* TASK GOAL:
Nothing but a verbatim copy of the data, minus the images, should be returned.

* SUPPLIED INFORMATION:
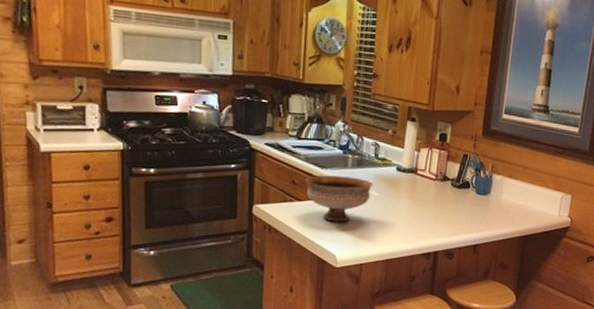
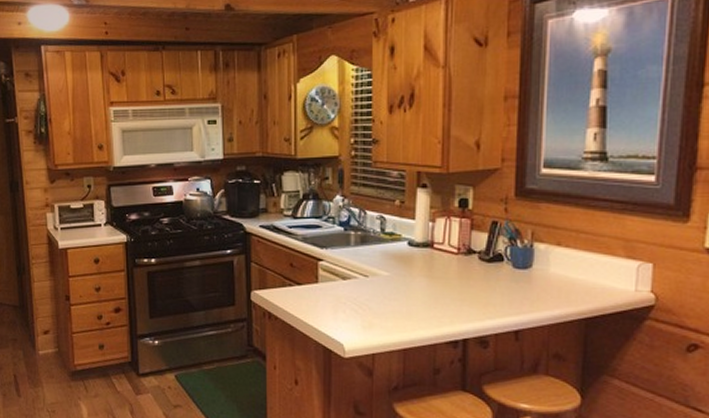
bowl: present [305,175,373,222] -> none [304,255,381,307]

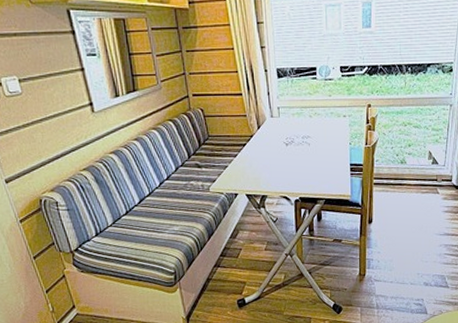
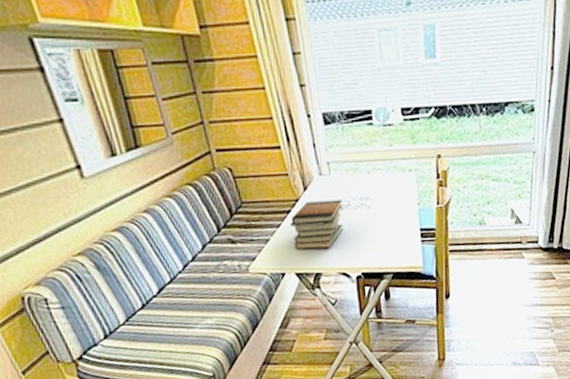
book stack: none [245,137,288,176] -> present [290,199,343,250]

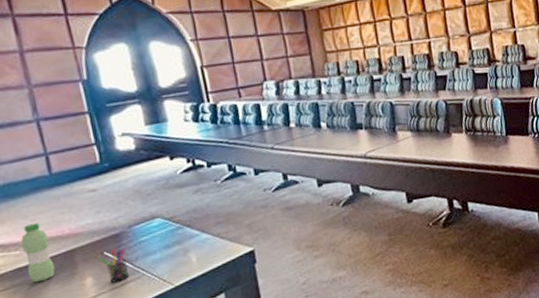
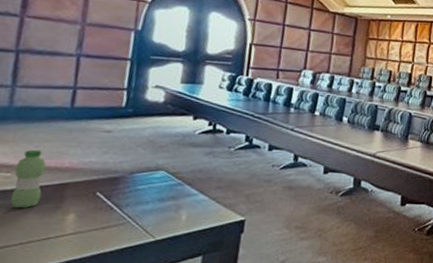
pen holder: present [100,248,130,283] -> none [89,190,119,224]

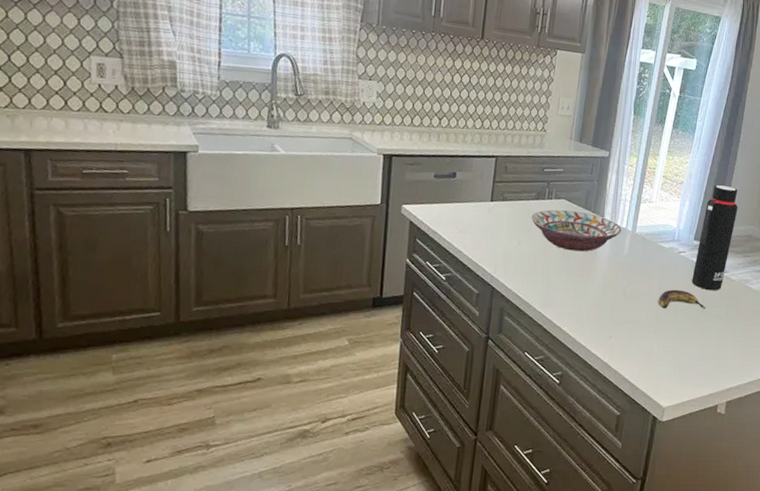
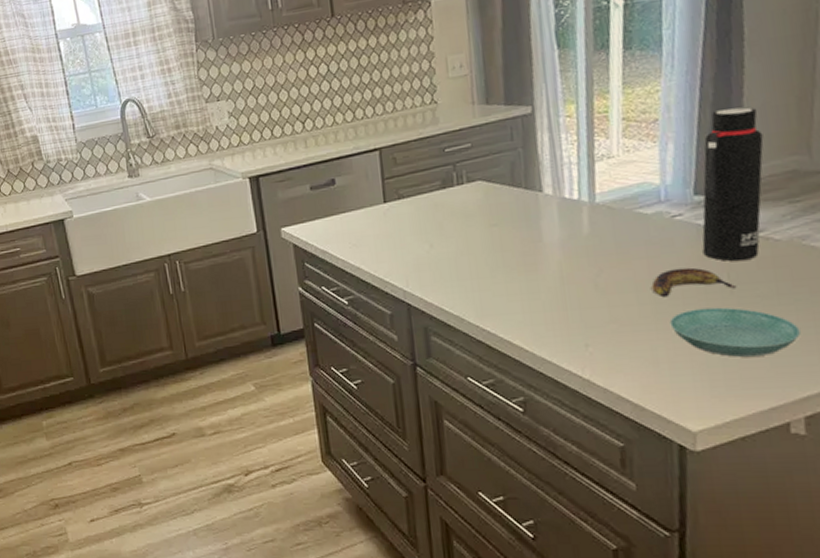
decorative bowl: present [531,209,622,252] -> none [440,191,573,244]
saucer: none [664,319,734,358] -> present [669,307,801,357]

* REPLY:
bowl: present [305,175,373,222] -> none [304,255,381,307]

book stack: none [245,137,288,176] -> present [290,199,343,250]

pen holder: present [100,248,130,283] -> none [89,190,119,224]

decorative bowl: present [531,209,622,252] -> none [440,191,573,244]
saucer: none [664,319,734,358] -> present [669,307,801,357]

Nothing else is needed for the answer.